1. Il consiglio di Istituto elabora e adotta gli indirizzi generali e determina le forme di autofinanziamento.
  2. Delibera il bilancio preventivo e il conto consuntivo e dispone in ordine all'impiego dei mezzi finanziari per quanto concerne il funzionamento amministrativo e didattico dell'istituto.
  3. Il consiglio di istituto, fatte salve le competenze del collegio dei docenti e dei consigli di classe, ha potere deliberante, su proposta della giunta, per quanto concerne l'organizzazione e la programmazione della vita e dell'attività della scuola, nei limiti delle disponibilità di bilancio, nelle seguenti materie:
    a) adozione del regolamento interno dell'istituto […];
    b) acquisto, rinnovo e conservazione delle attrezzature tecnico-scientifiche e dei sussidi didattici, compresi quelli audio-televisivi e le dotazioni librarie, acquisto dei materiali di consumo occorrenti per le esercitazioni;
    c) adattamento del calendario scolastico alle specifiche esigenze ambientali;
    d) criteri generali per la programmazione educativa;
    e) criteri per la programmazione e l'attuazione delle attività parascolastiche, interscolastiche, extrascolastiche, con particolare riguardo ai corsi di recupero e di sostegno, alle libere attività complementari, alle visite guidate e ai viaggi di istruzione;
    f) promozione di contatti con altre scuole o istituti al fine di realizzare scambi di informazioni e di esperienze e di intraprendere eventuali iniziative di collaborazione;
    g) partecipazione dell'istituto ad attività culturali, sportive e ricreative di particolare interesse educativo;
    h) forme e modalità per lo svolgimento di iniziative assistenziali che possono essere assunte dal circolo o dall'istituto.

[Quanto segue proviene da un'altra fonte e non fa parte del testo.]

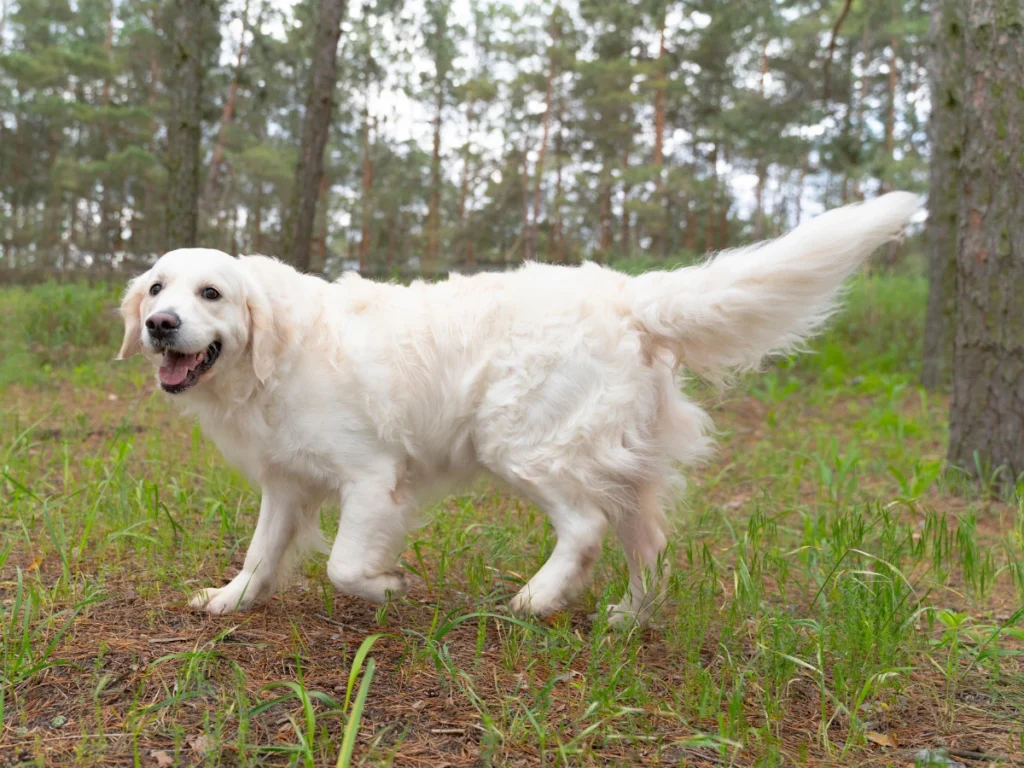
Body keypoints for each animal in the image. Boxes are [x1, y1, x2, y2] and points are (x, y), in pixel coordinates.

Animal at [117, 192, 921, 626]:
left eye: (212, 293)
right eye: (158, 287)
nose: (160, 325)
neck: (277, 352)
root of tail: (628, 296)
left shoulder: (372, 478)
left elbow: (345, 565)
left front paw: (387, 586)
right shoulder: (286, 485)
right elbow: (260, 554)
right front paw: (228, 601)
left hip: (523, 444)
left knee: (586, 527)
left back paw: (538, 598)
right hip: (619, 464)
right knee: (648, 543)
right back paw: (627, 617)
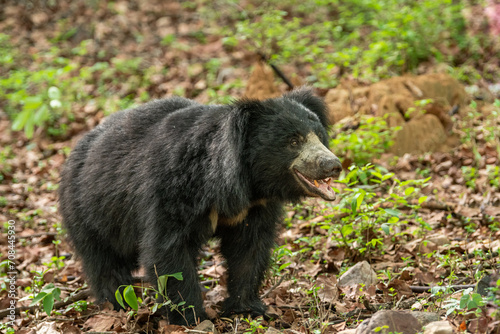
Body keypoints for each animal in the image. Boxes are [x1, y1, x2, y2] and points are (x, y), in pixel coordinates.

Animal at [57, 87, 340, 324]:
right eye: (293, 141)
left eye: (319, 137)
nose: (333, 165)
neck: (245, 185)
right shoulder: (172, 190)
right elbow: (169, 251)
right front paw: (192, 317)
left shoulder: (254, 209)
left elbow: (249, 249)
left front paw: (247, 308)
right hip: (89, 211)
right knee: (104, 263)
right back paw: (117, 303)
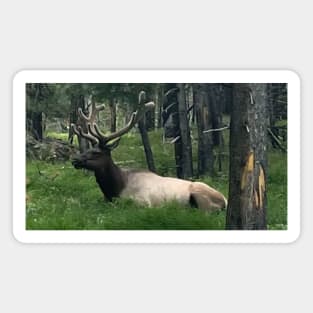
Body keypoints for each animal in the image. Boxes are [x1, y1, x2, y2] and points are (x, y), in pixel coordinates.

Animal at [71, 91, 227, 211]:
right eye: (89, 148)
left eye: (96, 153)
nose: (75, 159)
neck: (114, 189)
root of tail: (225, 201)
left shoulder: (142, 202)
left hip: (201, 196)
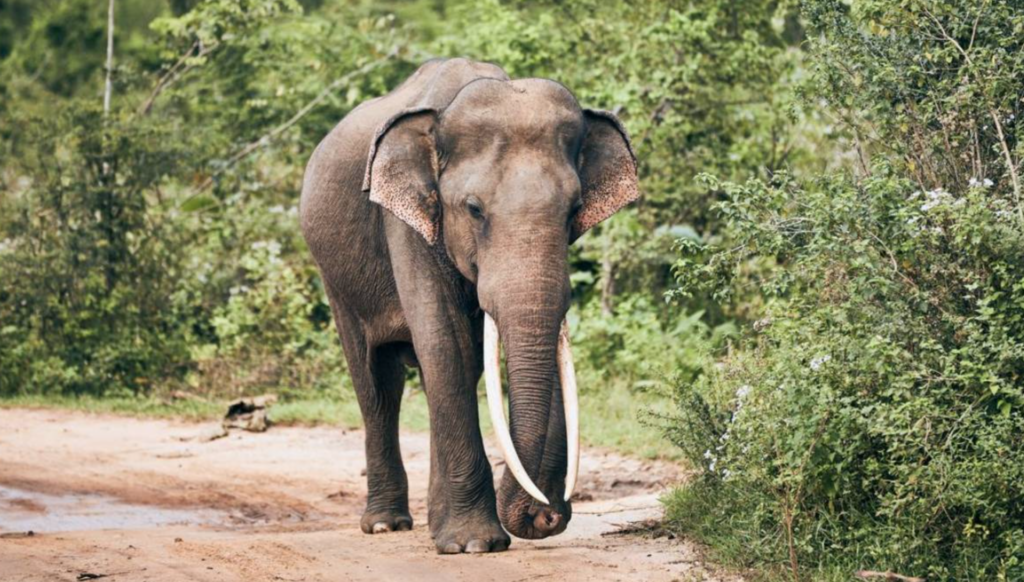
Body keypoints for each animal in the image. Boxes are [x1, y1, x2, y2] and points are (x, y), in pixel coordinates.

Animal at [299, 57, 638, 554]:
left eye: (574, 208)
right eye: (474, 209)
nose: (546, 515)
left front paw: (471, 537)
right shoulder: (407, 224)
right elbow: (446, 342)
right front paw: (474, 545)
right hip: (335, 276)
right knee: (376, 382)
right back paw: (385, 524)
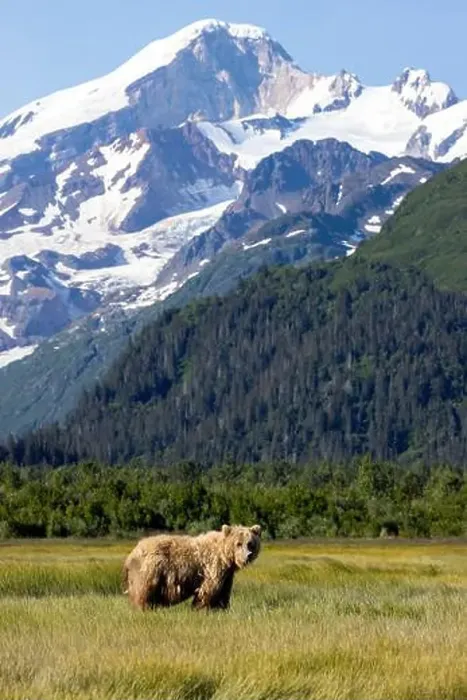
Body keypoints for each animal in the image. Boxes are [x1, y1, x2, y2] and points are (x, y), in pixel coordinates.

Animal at [122, 524, 262, 611]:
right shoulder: (212, 567)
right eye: (238, 543)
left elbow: (223, 591)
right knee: (144, 591)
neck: (226, 557)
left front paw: (222, 607)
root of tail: (132, 553)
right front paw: (202, 608)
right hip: (151, 569)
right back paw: (143, 608)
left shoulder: (227, 574)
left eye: (250, 543)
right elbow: (208, 590)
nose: (248, 555)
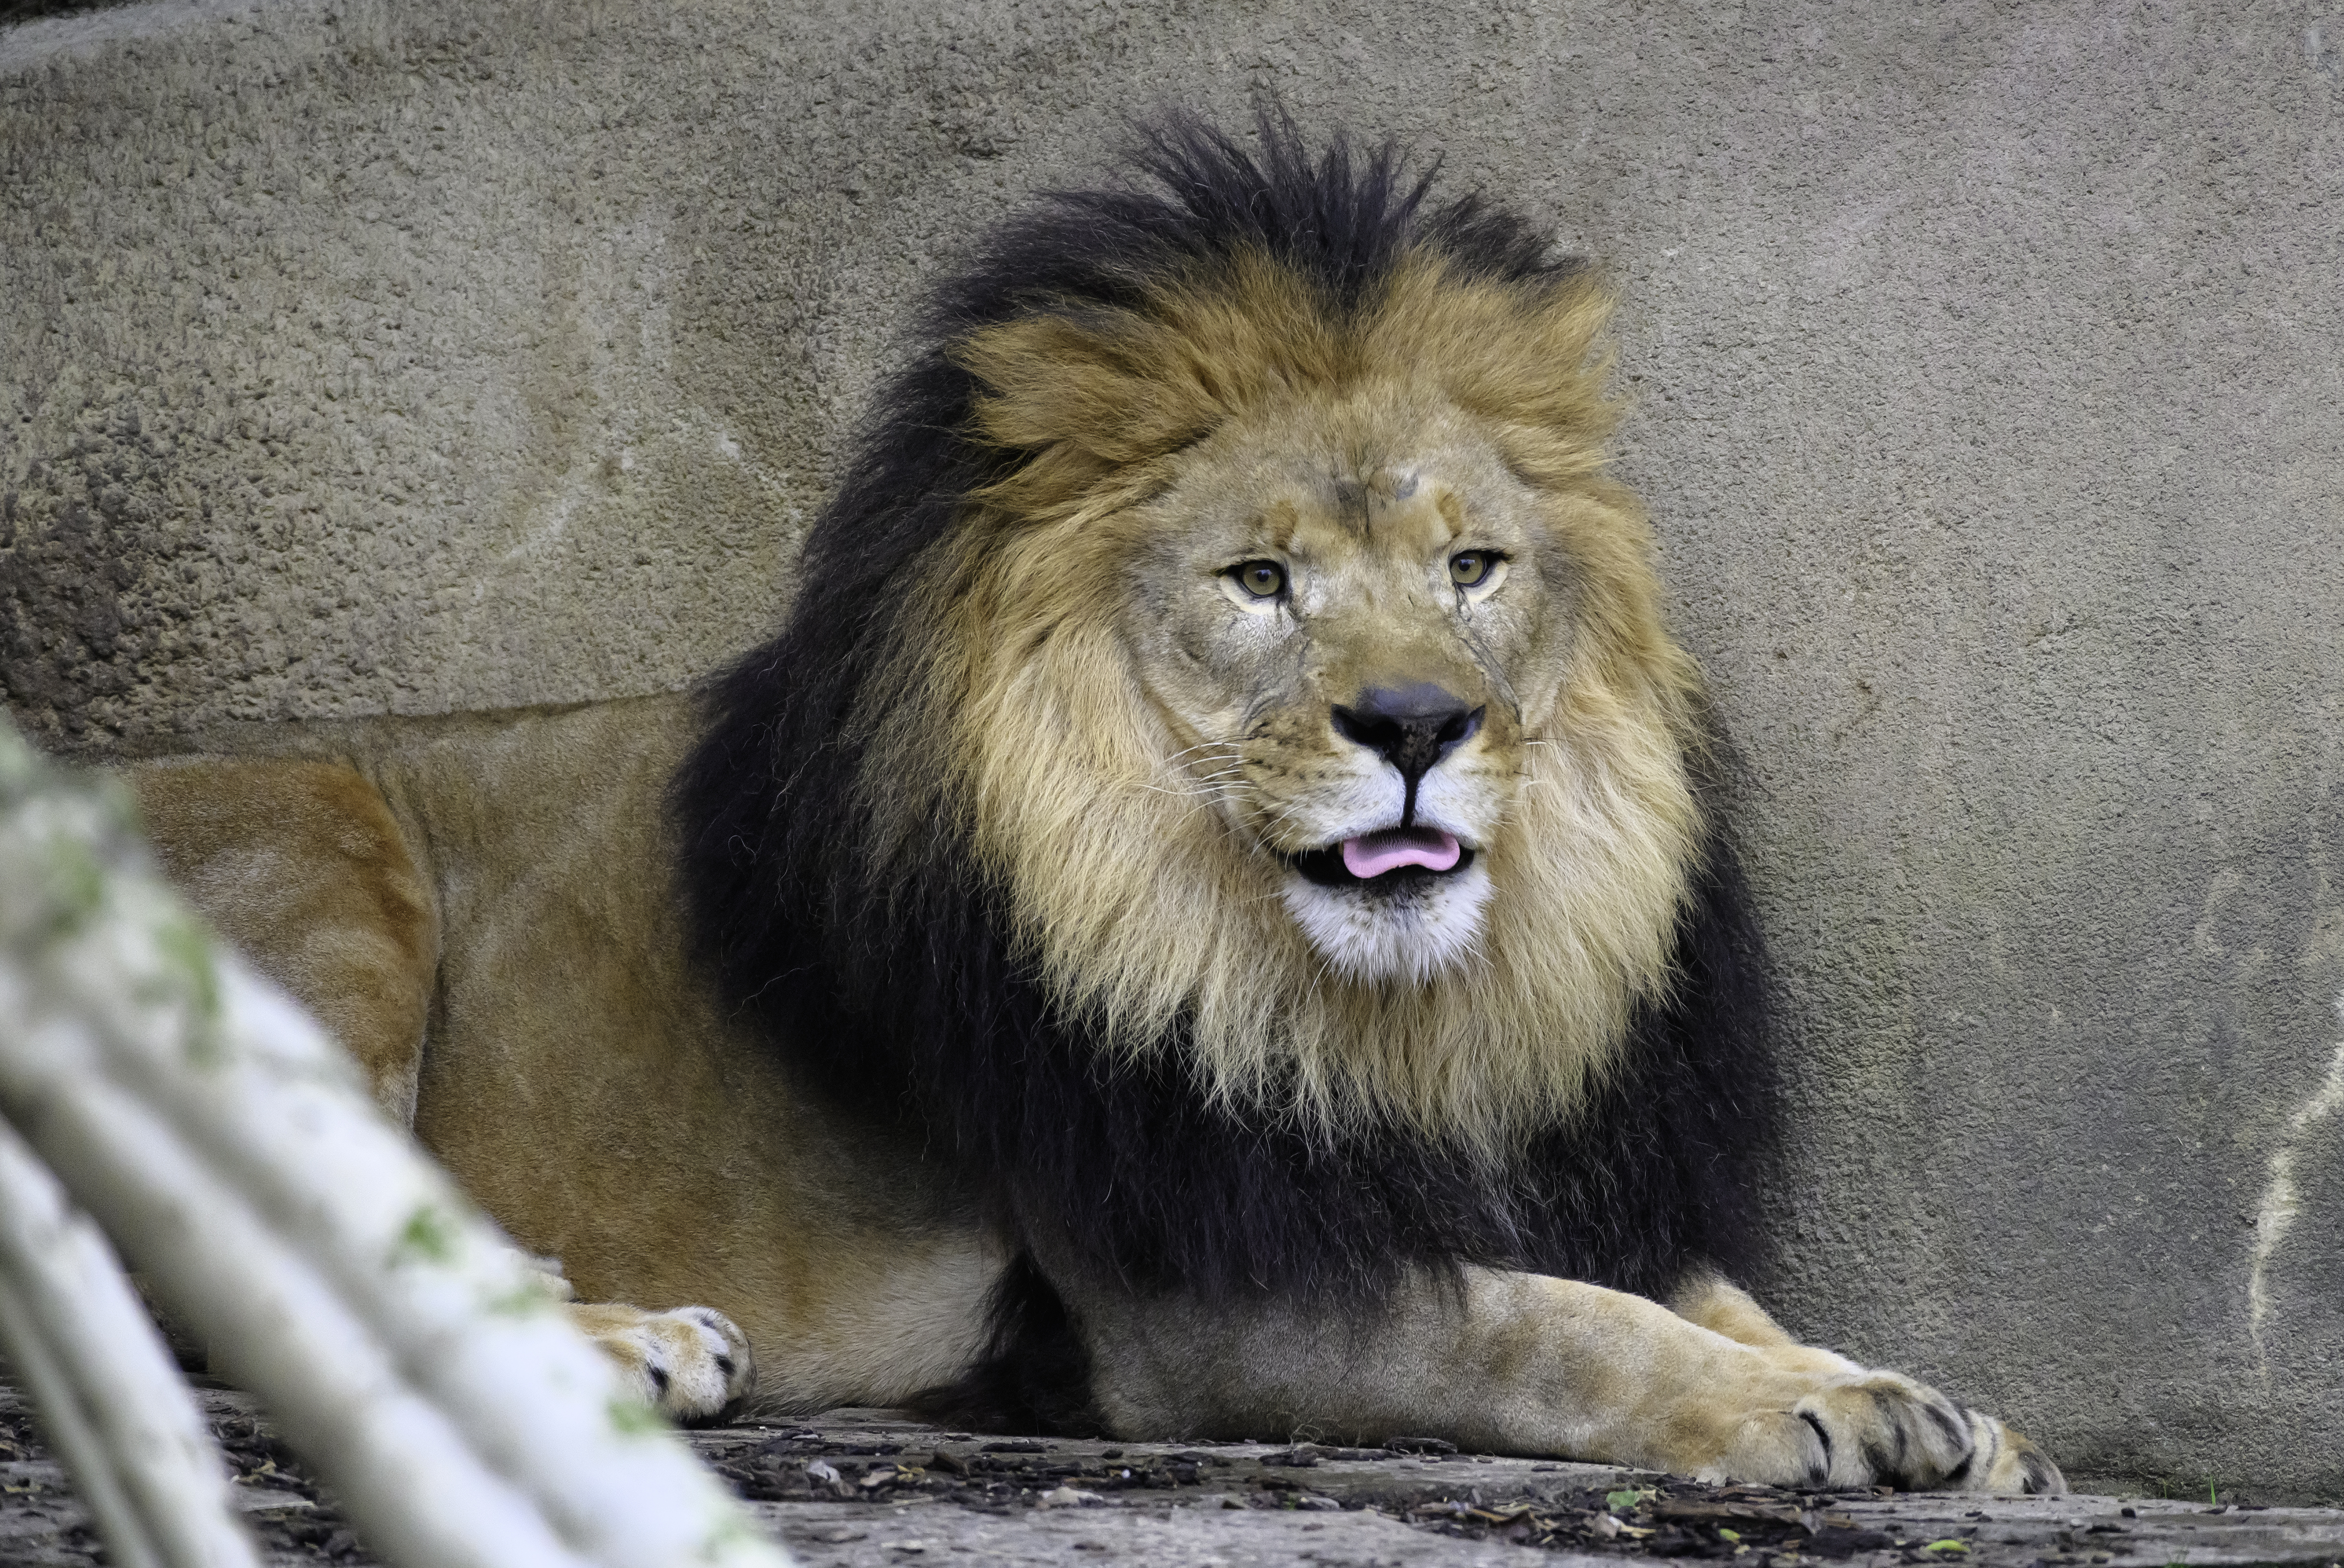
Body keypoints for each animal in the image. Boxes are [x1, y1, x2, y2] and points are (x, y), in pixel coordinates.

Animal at [119, 122, 2062, 1491]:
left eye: (1472, 568)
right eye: (1260, 580)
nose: (1418, 721)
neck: (1371, 1010)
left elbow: (1693, 1287)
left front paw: (1910, 1393)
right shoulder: (1202, 1291)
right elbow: (1561, 1332)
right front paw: (1806, 1411)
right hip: (321, 841)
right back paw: (622, 1346)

  4. Il consiglio di circolo o di istituto indica, altresì, i criteri generali relativi alla formazione delle classi, all'assegnazione ad esse dei singoli docenti, all'adattamento dell'orario delle lezioni e delle altre attività scolastiche alle condizioni ambientali […]; esprime parere sull'andamento generale, didattico ed amministrativo, dell'istituto, e stabilisce i criteri per l'espletamento dei servizi amministrativi.
  5. Esercita le funzioni in materia di sperimentazione ed aggiornamento previste dagli articoli 276 e seguenti.
  6. Esercita le competenze in materia di uso delle attrezzature e degli edifici scolastici ai sensi dell'articolo 94.
  7. Delibera, sentito per gli aspetti didattici il collegio dei docenti, le iniziative dirette alla educazione della salute e alla prevenzione delle tossicodipendenze previste dall'articolo 106 T.U. d.p.r. 9 ottobre 1990 n. 309.
  8. Si pronuncia su ogni altro argomento attribuito dal testo unico, dalle leggi e dai regolamenti, alla sua competenza.
  9. Sulle materie devolute alla sua competenza, esso invia annualmente una relazione al provveditore agli studi e al consiglio scolastico provinciale.